- _To do_: Render the lines of the records as a Markdown table with the columns "Row" and "Line", starting at the beginning of the records and ending at the line containing "en la Compuerta", both included. Leave out blank lines and the pictures.

Segment Start: Available records

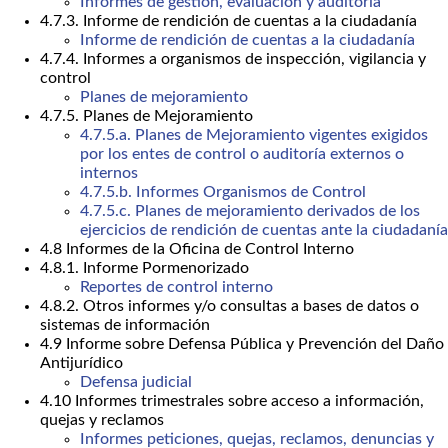
Informes de gestión, evaluación y auditoría
4.7.3. Informe de rendición de cuentas a la ciudadanía
Informe de rendición de cuentas a la ciudadanía
4.7.4. Informes a organismos de inspección, vigilancia y
control
Planes de mejoramiento
4.7.5. Planes de Mejoramiento
4.7.5.a. Planes de Mejoramiento vigentes exigidos
por los entes de control o auditoría externos o
internos
4.7.5.b. Informes Organismos de Control
4.7.5.c. Planes de mejoramiento derivados de los
ejercicios de rendición de cuentas ante la ciudadanía
4.8 Informes de la Oficina de Control Interno
4.8.1. Informe Pormenorizado
Reportes de control interno
4.8.2. Otros informes y/o consultas a bases de datos o
sistemas de información
4.9 Informe sobre Defensa Pública y Prevención del Daño
Antijurídico
Defensa judicial
4.10 Informes trimestrales sobre acceso a información,
quejas y reclamos
Informes peticiones, quejas, reclamos, denuncias y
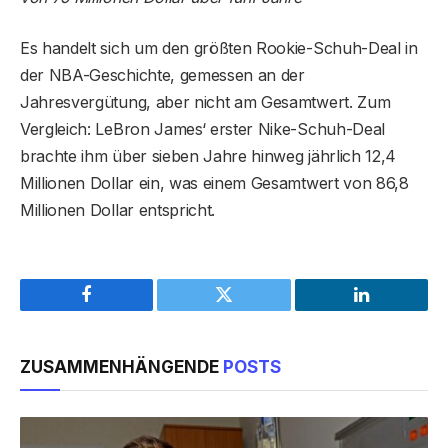
Es handelt sich um den größten Rookie-Schuh-Deal in
der NBA-Geschichte, gemessen an der
Jahresvergütung, aber nicht am Gesamtwert. Zum
Vergleich: LeBron James‘ erster Nike-Schuh-Deal
brachte ihm über sieben Jahre hinweg jährlich 12,4
Millionen Dollar ein, was einem Gesamtwert von 86,8
Millionen Dollar entspricht.
Facebook
Twitter
LinkedIn
ZUSAMMENHÄNGENDE
POSTS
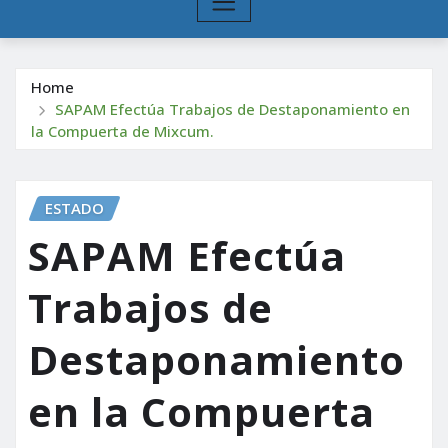
Home
SAPAM Efectúa Trabajos de Destaponamiento en
la Compuerta de Mixcum.
ESTADO
SAPAM Efectúa
Trabajos de
Destaponamiento
en la Compuerta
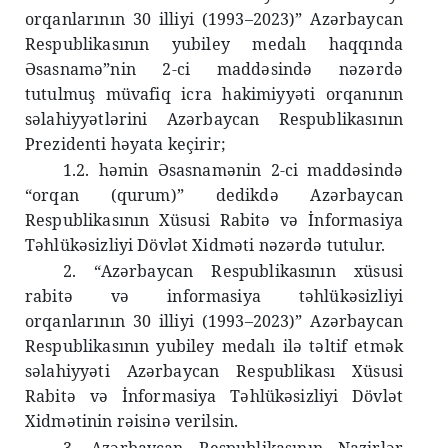
orqanlarının 30 illiyi (1993–2023)” Azərbaycan
Respublikasının yubiley medalı haqqında
Əsasnamə”nin 2-ci maddəsində nəzərdə
tutulmuş müvafiq icra hakimiyyəti orqanının
səlahiyyətlərini Azərbaycan Respublikasının
Prezidenti həyata keçirir;
1.2. həmin Əsasnamənin 2-ci maddəsində
“orqan (qurum)” dedikdə Azərbaycan
Respublikasının Xüsusi Rabitə və İnformasiya
Təhlükəsizliyi Dövlət Xidməti nəzərdə tutulur.
2. “Azərbaycan Respublikasının xüsusi
rabitə və informasiya təhlükəsizliyi
orqanlarının 30 illiyi (1993–2023)” Azərbaycan
Respublikasının yubiley medalı ilə təltif etmək
səlahiyyəti Azərbaycan Respublikası Xüsusi
Rabitə və İnformasiya Təhlükəsizliyi Dövlət
Xidmətinin rəisinə verilsin.
3. Azərbaycan Respublikasının Nazirlər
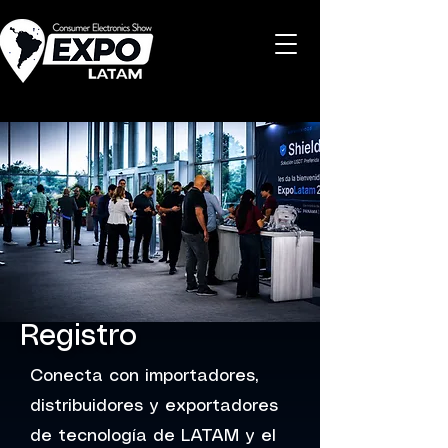
Registro
Conecta con importadores,
distribuidores y exportadores
de tecnología de LATAM y el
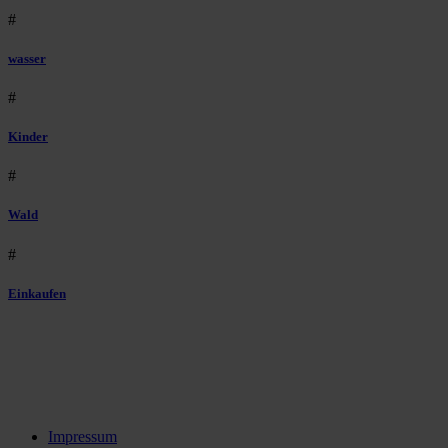
#
wasser
#
Kinder
#
Wald
#
Einkaufen
Impressum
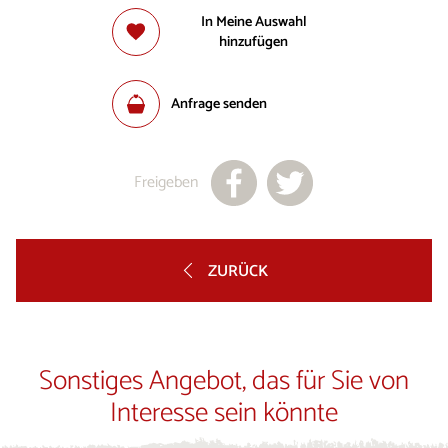
In Meine Auswahl
hinzufügen
Anfrage senden
Freigeben
ZURÜCK
Sonstiges Angebot, das für Sie von
Interesse sein könnte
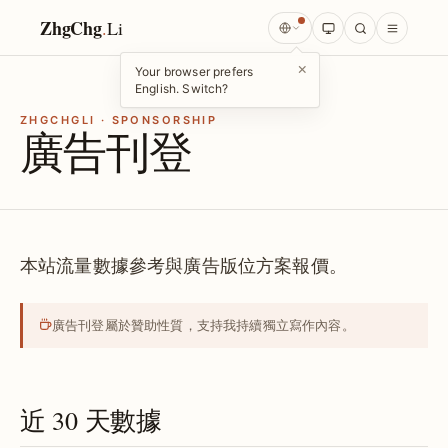
ZhgChg
.
Li
×
Your browser prefers
English. Switch?
ZHGCHGLI · SPONSORSHIP
廣告刊登
本站流量數據參考與廣告版位方案報價。
廣告刊登屬於贊助性質，支持我持續獨立寫作內容。
近 30 天數據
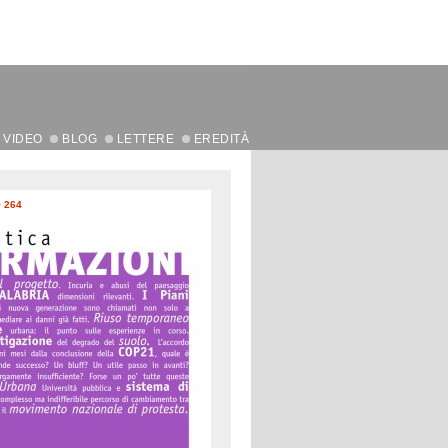
VIDEO
BLOG
LETTERE
EREDITÀ
>
264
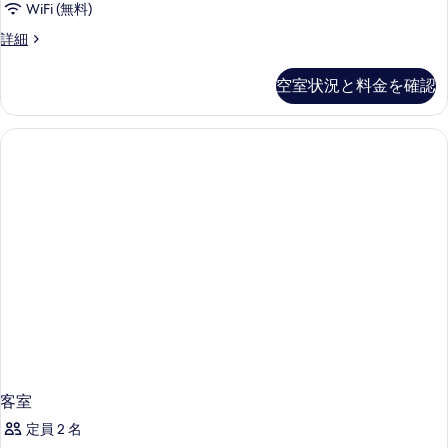
WiFi (無料)
客
詳細
室
の
空室状況と料金を確認
詳
細
客室
定員 2 名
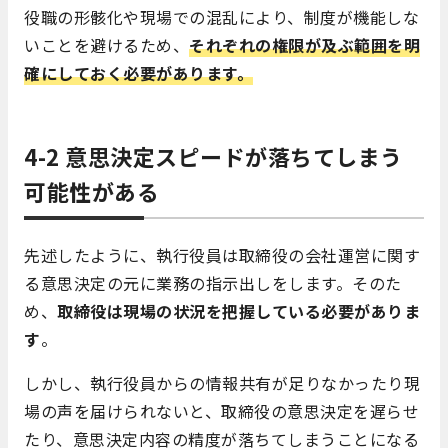
役職の形骸化や現場での混乱により、制度が機能しな
いことを避けるため、
それぞれの権限が及ぶ範囲を明
確にしておく必要があります。
4-2 意思決定スピードが落ちてしまう
可能性がある
先述したように、執行役員は取締役の会社運営に関す
る意思決定の元に業務の指示出しをします。そのた
め、
取締役は現場の状況を把握している必要がありま
す
。
しかし、執行役員からの情報共有が足りなかったり現
場の声を届けられないと、取締役の意思決定を遅らせ
たり、意思決定内容の精度が落ちてしまうことになる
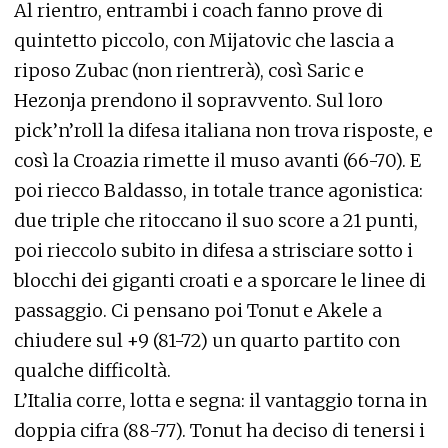
Al rientro, entrambi i coach fanno prove di
quintetto piccolo, con Mijatovic che lascia a
riposo Zubac (non rientrerà), così Saric e
Hezonja prendono il sopravvento. Sul loro
pick’n’roll la difesa italiana non trova risposte, e
così la Croazia rimette il muso avanti (66-70). E
poi riecco Baldasso, in totale trance agonistica:
due triple che ritoccano il suo score a 21 punti,
poi rieccolo subito in difesa a strisciare sotto i
blocchi dei giganti croati e a sporcare le linee di
passaggio. Ci pensano poi Tonut e Akele a
chiudere sul +9 (81-72) un quarto partito con
qualche difficoltà.
L’Italia corre, lotta e segna: il vantaggio torna in
doppia cifra (88-77). Tonut ha deciso di tenersi i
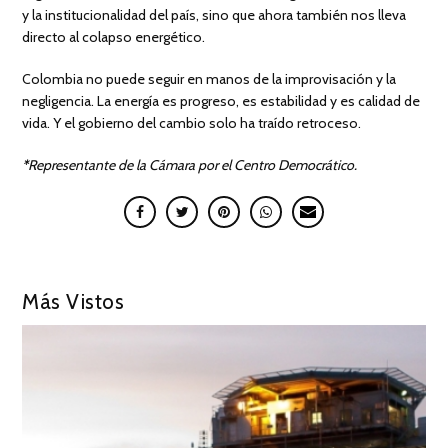
y la institucionalidad del país, sino que ahora también nos lleva
directo al colapso energético.
Colombia no puede seguir en manos de la improvisación y la
negligencia. La energía es progreso, es estabilidad y es calidad de
vida. Y el gobierno del cambio solo ha traído retroceso.
*
Representante de la Cámara por el Centro Democrático.
Más Vistos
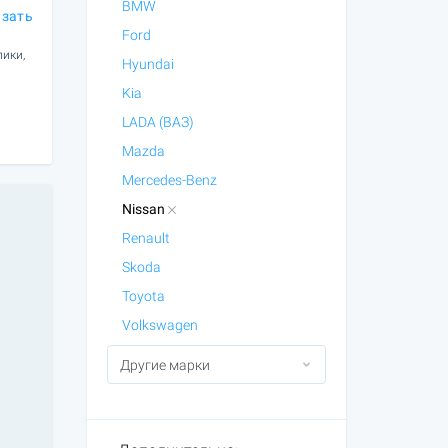
BMW
азать
Ford
лики,
Hyundai
Kia
LADA (ВАЗ)
Mazda
Mercedes-Benz
Nissan
Renault
Skoda
Toyota
Volkswagen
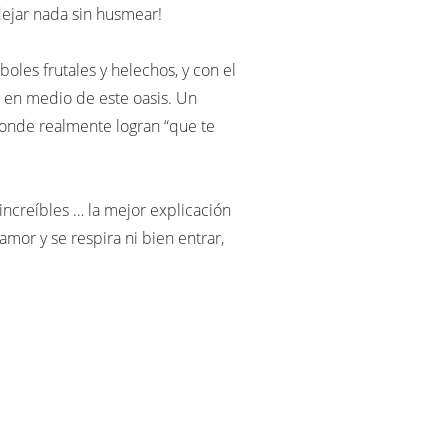
dejar nada sin husmear!
rboles frutales y helechos, y con el
 en medio de este oasis. Un
onde realmente logran “que te
 increíbles … la mejor explicación
amor y se respira ni bien entrar,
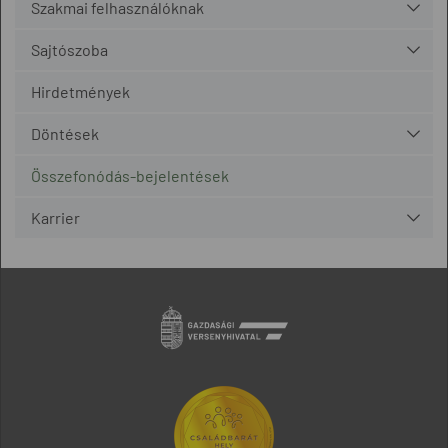
Szakmai felhasználóknak
Sajtószoba
Hirdetmények
Döntések
Összefonódás-bejelentések
Karrier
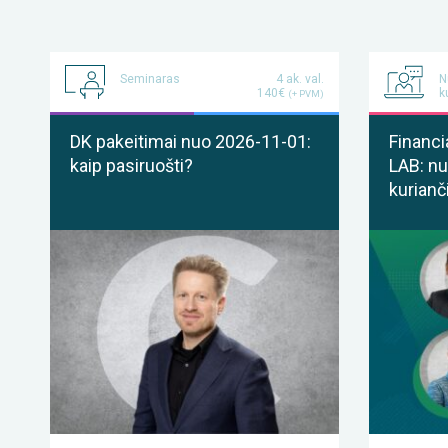
Seminaras
4 ak. val.
N
140€
k
(+ PVM)
DK pakeitimai nuo 2026-11-01:
Financi
kaip pasiruošti?
LAB: nu
kurianč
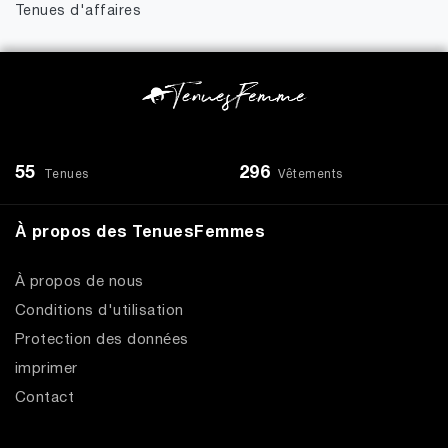
Tenues d'affaires
55
296
Tenues
Vêtements
À propos des TenuesFemmes
À propos de nous
Conditions d'utilisation
Protection des données
imprimer
Contact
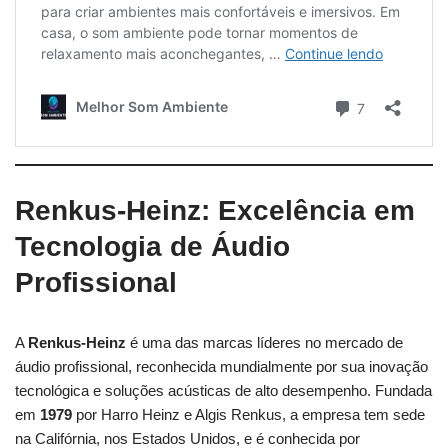
Renkus-Heinz: Excelência em
Tecnologia de Áudio
Profissional
A
Renkus-Heinz
é uma das marcas líderes no mercado de
áudio profissional, reconhecida mundialmente por sua inovação
tecnológica e soluções acústicas de alto desempenho. Fundada
em
1979
por Harro Heinz e Algis Renkus, a empresa tem sede
na Califórnia, nos Estados Unidos, e é conhecida por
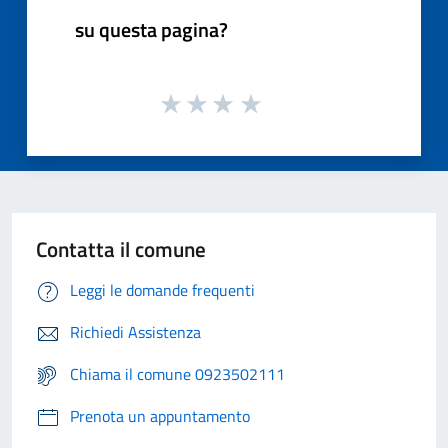
su questa pagina?
Contatta il comune
Leggi le domande frequenti
Richiedi Assistenza
Chiama il comune 0923502111
Prenota un appuntamento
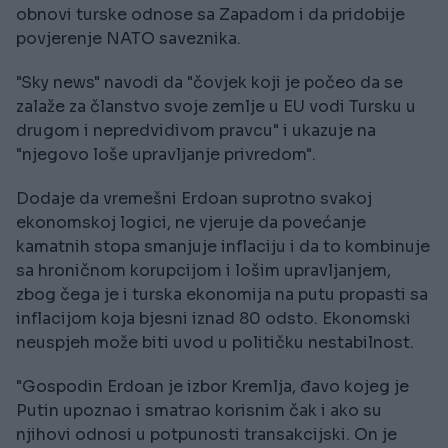
obnovi turske odnose sa Zapadom i da pridobije
povjerenje NATO saveznika.
"Sky news" navodi da "čovjek koji je počeo da se
zalaže za članstvo svoje zemlje u EU vodi Tursku u
drugom i nepredvidivom pravcu" i ukazuje na
"njegovo loše upravljanje privredom".
Dodaje da vremešni Erdoan suprotno svakoj
ekonomskoj logici, ne vjeruje da povećanje
kamatnih stopa smanjuje inflaciju i da to kombinuje
sa hroničnom korupcijom i lošim upravljanjem,
zbog čega je i turska ekonomija na putu propasti sa
inflacijom koja bjesni iznad 80 odsto. Ekonomski
neuspjeh može biti uvod u političku nestabilnost.
"Gospodin Erdoan je izbor Kremlja, đavo kojeg je
Putin upoznao i smatrao korisnim čak i ako su
njihovi odnosi u potpunosti transakcijski. On je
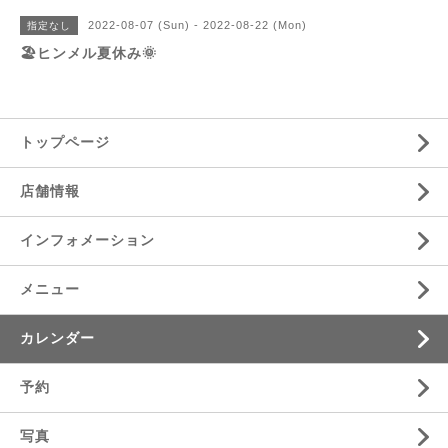
2022-08-07 (Sun) - 2022-08-22 (Mon)
指定なし
🏖ヒンメル夏休み🌞
トップページ
店舗情報
インフォメーション
メニュー
カレンダー
予約
写真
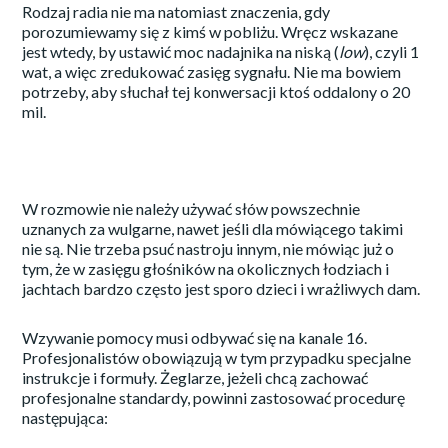
Rodzaj radia nie ma natomiast znaczenia, gdy
porozumiewamy się z kimś w pobliżu. Wręcz wskazane
jest wtedy, by ustawić moc nadajnika na niską (
low
), czyli 1
wat, a więc zredukować zasięg sygnału. Nie ma bowiem
potrzeby, aby słuchał tej konwersacji ktoś oddalony o 20
mil.
W rozmowie nie należy używać słów powszechnie
uznanych za wulgarne, nawet jeśli dla mówiącego takimi
nie są. Nie trzeba psuć nastroju innym, nie mówiąc już o
tym, że w zasięgu głośników na okolicznych łodziach i
jachtach bardzo często jest sporo dzieci i wrażliwych dam.
Wzywanie pomocy musi odbywać się na kanale 16.
Profesjonalistów obowiązują w tym przypadku specjalne
instrukcje i formuły. Żeglarze, jeżeli chcą zachować
profesjonalne standardy, powinni zastosować procedurę
następująca:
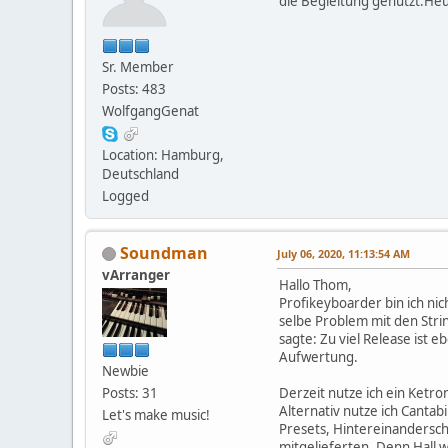
die Begleitung genutzt.Heu
Sr. Member
Posts: 483
WolfgangGenat
Location: Hamburg,
Deutschland
Logged
Soundman
July 06, 2020, 11:13:54 AM
vArranger
Hallo Thom,
Profikeyboarder bin ich nic
selbe Problem mit den Strin
sagte: Zu viel Release ist 
Aufwertung.
Newbie
Posts: 31
Derzeit nutze ich ein Ketr
Alternativ nutze ich Canta
Let's make music!
Presets, Hintereinanderscha
mitgelieferten. Denn Hall w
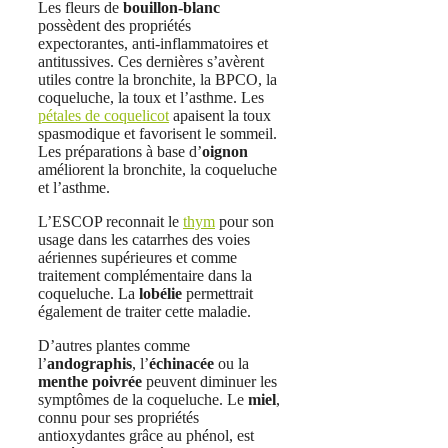
Les fleurs de
bouillon-blanc
possèdent des propriétés
expectorantes, anti-inflammatoires et
antitussives. Ces dernières s’avèrent
utiles contre la bronchite, la BPCO, la
coqueluche, la toux et l’asthme. Les
pétales de coquelicot
apaisent la toux
spasmodique et favorisent le sommeil.
Les préparations à base d’
oignon
améliorent la bronchite, la coqueluche
et l’asthme.
L’ESCOP reconnait le
thym
pour son
usage dans les catarrhes des voies
aériennes supérieures et comme
traitement complémentaire dans la
coqueluche. La
lobélie
permettrait
également de traiter cette maladie.
D’autres plantes comme
l’
andographis
, l’
échinacée
ou la
menthe poivrée
peuvent diminuer les
symptômes de la coqueluche. Le
miel
,
connu pour ses propriétés
antioxydantes grâce au phénol, est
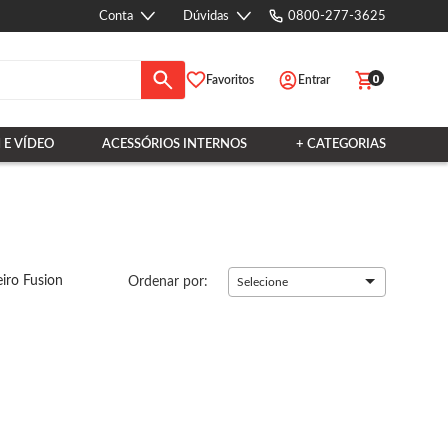
Conta
Dúvidas
0800-277-3625
0
Favoritos
Entrar
 E VÍDEO
ACESSÓRIOS INTERNOS
+ CATEGORIAS
iro Fusion
Ordenar por:
Selecione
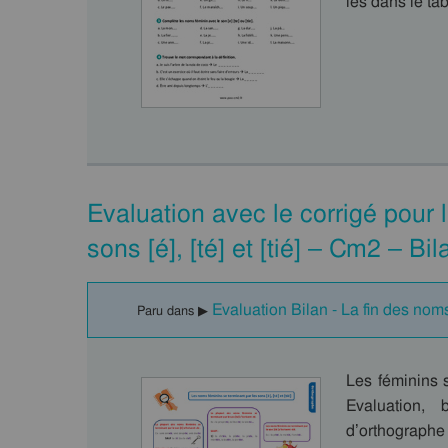
les dans le ta
Evaluation avec le corrigé pour 
sons [é], [té] et [tié] – Cm2 – B
Evaluation Bilan - La fin des nom
Paru dans ▶
Les féminins s
Evaluation, 
d’orthograph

Segment End: Available records

- _Output for this exercise_:
| Row | Line |
|---|---|
| 1 | Informes de gestión, evaluación y auditoría |
| 2 | 4.7.3. Informe de rendición de cuentas a la ciudadanía |
| 3 | Informe de rendición de cuentas a la ciudadanía |
| 4 | 4.7.4. Informes a organismos de inspección, vigilancia y |
| 5 | control |
| 6 | Planes de mejoramiento |
| 7 | 4.7.5. Planes de Mejoramiento |
| 8 | 4.7.5.a. Planes de Mejoramiento vigentes exigidos |
| 9 | por los entes de control o auditoría externos o |
| 10 | internos |
| 11 | 4.7.5.b. Informes Organismos de Control |
| 12 | 4.7.5.c. Planes de mejoramiento derivados de los |
| 13 | ejercicios de rendición de cuentas ante la ciudadanía |
| 14 | 4.8 Informes de la Oficina de Control Interno |
| 15 | 4.8.1. Informe Pormenorizado |
| 16 | Reportes de control interno |
| 17 | 4.8.2. Otros informes y/o consultas a bases de datos o |
| 18 | sistemas de información |
| 19 | 4.9 Informe sobre Defensa Pública y Prevención del Daño |
| 20 | Antijurídico |
| 21 | Defensa judicial |
| 22 | 4.10 Informes trimestrales sobre acceso a información, |
| 23 | quejas y reclamos |
| 24 | Informes peticiones, quejas, reclamos, denuncias y |
| 25 | Es handelt sich um den größten Rookie-Schuh-Deal in |
| 26 | der NBA-Geschichte, gemessen an der |
| 27 | Jahresvergütung, aber nicht am Gesamtwert. Zum |
| 28 | Vergleich: LeBron James‘ erster Nike-Schuh-Deal |
| 29 | brachte ihm über sieben Jahre hinweg jährlich 12,4 |
| 30 | Millionen Dollar ein, was einem Gesamtwert von 86,8 |
| 31 | Millionen Dollar entspricht. |
| 32 | Facebook |
| 33 | Twitter |
| 34 | LinkedIn |
| 35 | ZUSAMMENHÄNGENDE |
| 36 | POSTS |
| 37 | Home |
| 38 | SAPAM Efectúa Trabajos de Destaponamiento en |
| 39 | la Compuerta de Mixcum. |
| 40 | ESTADO |
| 41 | SAPAM Efectúa |
| 42 | Trabajos de |
| 43 | Destaponamiento |
| 44 | en la Compuerta |